### Exercise requirements
1. In the article below about Frontier and Hageland, what name will the single holding company take?
2. Extend the article below about Frontier and Hageland, picking up after its final sentence.

━━━ Document passage

Frontier and Hageland join forces

Frontier and Hageland join forcesTwo major carriers partner for smoother rides
By Rob Stapleton Alaska Journal of Commerce

When Bob Hajdukovich, director of operations for Frontier Flying Service, picked up the tow bar on the nose wheel of a Hageland Aviation Service's Beechcraft 1900 and positioned it on the company's aircraft tug earlier this month, it signaled a new era for the Alaska aviation industry.
Two of Alaska's top air carriers, Hageland Aviation Services Inc. and Frontier Flying Service, signed an agreement on Jan. 14 to operate under a single holding company under the name FrontierAlaska, effective March 1.
Hageland and Frontier call it the “Combining of Forces.” The combination signals potential changes in the future of carriers operating in rural Alaska.
“We are watching the Hageland-Frontier deal real closely,” said Kevin Adams, with the U.S. Department of Transportation, the government agency responsible for certifying airlines.
Joining forces will make the team the largest commuter airline carrier in Alaska. Hajdukovich will act as its president.
It is not a merger, but is the creation of a holding company that allows the two carriers to operate independently in a partnership agreement. The two airlines agreed not to duplicate flight service destinations into rural Alaska and will use a common ticketing and reservation set-up, referred to as code sharing.
Frontier will operate the routes into the main hubs with larger airplanes and Hageland will operate into rural areas with smaller aircraft, said Mike Hageland. “Each will operate in areas where we have infrastructure.”
“Even if it means shutting down a building that we don't need because of duplication, that's still an overall savings,” Hajdukovich said.
Industry officials have long predicted that a merger or a combination of airlines to cover villages and service to rural Alaska hubs may be more cost effective.
“We have been competing in the same markets and this will allow us to use our assets more effectively,” Hajdukovich said.
The deal has an immediate downside. In shared markets, the new company will take a loss of 15 percent in carrying U.S. mail.
But once combined, Hageland will be paid a higher rate to move mail in some markets, and benefits from Frontier's passenger enplanement history, numbers that are key to getting independent shares of mail.

━━━━━━
━━━ Dataset entries

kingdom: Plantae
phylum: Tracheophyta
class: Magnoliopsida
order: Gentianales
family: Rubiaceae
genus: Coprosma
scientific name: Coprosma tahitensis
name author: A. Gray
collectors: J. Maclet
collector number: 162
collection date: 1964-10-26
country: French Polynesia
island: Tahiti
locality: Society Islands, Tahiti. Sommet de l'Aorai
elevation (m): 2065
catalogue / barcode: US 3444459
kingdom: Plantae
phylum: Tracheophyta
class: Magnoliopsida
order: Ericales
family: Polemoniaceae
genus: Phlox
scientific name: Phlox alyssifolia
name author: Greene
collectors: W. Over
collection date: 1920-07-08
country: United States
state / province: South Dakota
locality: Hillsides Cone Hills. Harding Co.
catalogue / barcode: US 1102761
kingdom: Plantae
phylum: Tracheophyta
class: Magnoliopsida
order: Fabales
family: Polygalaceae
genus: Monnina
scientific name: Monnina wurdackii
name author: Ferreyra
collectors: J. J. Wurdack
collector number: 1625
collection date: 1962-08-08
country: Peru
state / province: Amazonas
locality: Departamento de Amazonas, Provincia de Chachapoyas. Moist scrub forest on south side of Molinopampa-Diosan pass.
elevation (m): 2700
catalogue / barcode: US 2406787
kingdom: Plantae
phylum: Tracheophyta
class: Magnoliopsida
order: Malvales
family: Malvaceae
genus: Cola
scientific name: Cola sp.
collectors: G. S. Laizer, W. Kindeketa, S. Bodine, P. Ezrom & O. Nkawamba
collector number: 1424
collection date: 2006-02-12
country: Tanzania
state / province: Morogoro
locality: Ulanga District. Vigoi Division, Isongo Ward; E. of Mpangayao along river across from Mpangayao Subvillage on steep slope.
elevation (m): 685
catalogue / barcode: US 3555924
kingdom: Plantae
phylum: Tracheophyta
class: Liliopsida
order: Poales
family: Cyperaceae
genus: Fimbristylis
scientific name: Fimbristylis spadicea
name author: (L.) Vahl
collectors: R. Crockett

━━━━━━

### Answers to the exercise
1. FrontierAlaska

2.
The biggest reason for combining the two airlines is adaptability, Hajdukovich said.
“We are taking best types of aircraft and putting them into the markets that make the most economic sense to use, “ he said.
The two airlines will continue to operate as two separate companies, according to Hajdukovich and Hageland. Both said there would be no major management changes at either airline.
“Where we can find common synergies, we going to find the best ways to handle them and affect them,” Hajdukovich said.
Hageland and Frontier have been in fierce competition in Aniak, Kotzebue, Nome and Barrow for the last two years. Hageland said combining forces will help both airlines.
“Really, the only areas that will be affected are Aniak, Kotzebue, Nome, and Barrow, where we will meld the two airlines together to make one good one,” Hageland said.
Both company Web sites will have the logo and a connection to the FrontierAlaska site, which will offer reservations and ticketing on both airlines.
“If you go to the FrontierAlaska Web site you can book a flight from Anchorage to Hooper Bay. On the tickets it will say Anchorage to Bethel, Frontier Flying Service, and Bethel to Hooper Bay will be on Hageland aircraft,” Hajdukovich said.
Passenger ease and flight transition are on the minds of both airlines.
“We can feed the Anchorage and Fairbanks traffic right from our terminal,” Hageland said. “We will share terminal and ramp space where it makes sense.”
Neither have ruled out combining the operations under the holding company, but only if it makes sense.
“We will have to transition, not immediately but through a lot of discussion and strategy,” Hajdukovich said. “This is a game of survival. When the first thing you get is less mail and less revenue you better start figuring things out pretty quickly.”